Aside from its deployment in AR and VR, the HapticPuppet could also be a game changer when it comes to rehabilitation and exercise, as it will allow users to perform physical workouts with static or dynamically changing resistances. Compared to your standard resistance rehabilitation bands, in this case only one device will be required—allowing for a wide range of potential exercises that can be performed.

“Furthermore, the airflow caused by the drones’ propellers, which is usually considered one of the major disadvantages, can be used for active cooling of the person while exercising. This opens up an interesting design space that hopefully inspires future use cases,” the team of researchers explained in a summary of their study. When life gives you lemons, make lemonade, huh?
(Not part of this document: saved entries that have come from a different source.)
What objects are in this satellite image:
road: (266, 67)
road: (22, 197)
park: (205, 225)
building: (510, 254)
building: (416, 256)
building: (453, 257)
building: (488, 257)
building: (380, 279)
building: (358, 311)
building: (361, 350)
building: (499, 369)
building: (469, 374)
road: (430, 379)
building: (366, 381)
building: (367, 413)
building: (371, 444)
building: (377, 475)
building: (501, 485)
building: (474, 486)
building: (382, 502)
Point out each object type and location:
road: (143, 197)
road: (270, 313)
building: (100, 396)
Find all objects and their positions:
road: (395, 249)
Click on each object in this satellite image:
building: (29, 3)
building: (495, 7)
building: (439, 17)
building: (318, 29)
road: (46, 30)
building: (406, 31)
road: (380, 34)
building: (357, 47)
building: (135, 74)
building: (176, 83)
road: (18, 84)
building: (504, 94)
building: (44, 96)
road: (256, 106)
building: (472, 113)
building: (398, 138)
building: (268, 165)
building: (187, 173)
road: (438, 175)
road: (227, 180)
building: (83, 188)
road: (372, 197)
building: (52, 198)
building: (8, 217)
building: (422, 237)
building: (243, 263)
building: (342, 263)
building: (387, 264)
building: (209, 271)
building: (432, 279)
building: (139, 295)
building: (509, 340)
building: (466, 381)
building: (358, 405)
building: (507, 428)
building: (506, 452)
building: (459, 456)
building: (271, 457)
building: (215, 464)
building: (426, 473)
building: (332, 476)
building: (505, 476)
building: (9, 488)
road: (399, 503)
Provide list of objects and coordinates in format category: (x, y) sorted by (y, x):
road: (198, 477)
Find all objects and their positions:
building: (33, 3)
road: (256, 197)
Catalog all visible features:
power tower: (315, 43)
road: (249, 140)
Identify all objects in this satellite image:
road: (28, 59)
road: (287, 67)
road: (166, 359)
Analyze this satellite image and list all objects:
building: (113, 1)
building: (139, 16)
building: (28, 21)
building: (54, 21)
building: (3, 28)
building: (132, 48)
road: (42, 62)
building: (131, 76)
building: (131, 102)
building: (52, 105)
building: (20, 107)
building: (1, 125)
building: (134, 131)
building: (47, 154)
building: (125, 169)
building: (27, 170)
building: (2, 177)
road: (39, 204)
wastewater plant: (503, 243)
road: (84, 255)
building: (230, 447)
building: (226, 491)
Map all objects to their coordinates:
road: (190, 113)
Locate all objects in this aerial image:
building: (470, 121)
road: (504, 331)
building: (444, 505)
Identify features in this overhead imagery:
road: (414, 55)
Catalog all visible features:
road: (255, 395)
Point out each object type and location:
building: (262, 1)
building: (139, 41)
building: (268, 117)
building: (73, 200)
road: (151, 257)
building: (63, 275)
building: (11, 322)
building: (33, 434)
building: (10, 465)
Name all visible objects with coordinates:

As noted in the study, the precise positioning of the drones in a 3D space remains the key challenge for the current implementation of the technology. Imagine having to coordinate several drones at once in a fairly small space, as well as the noise they make, and the fact that they can be potentially harmful to users.

To solve the latter, researchers explained that they “want to either use cages for the drones or even switch to bladeless drones in the future.” Considering the time Enrique Iglesias cut his hand on a drone during a 2015 concert in Tijuana, it’s safe to say we expect Feick and his team to solve this little problem in any way they can can.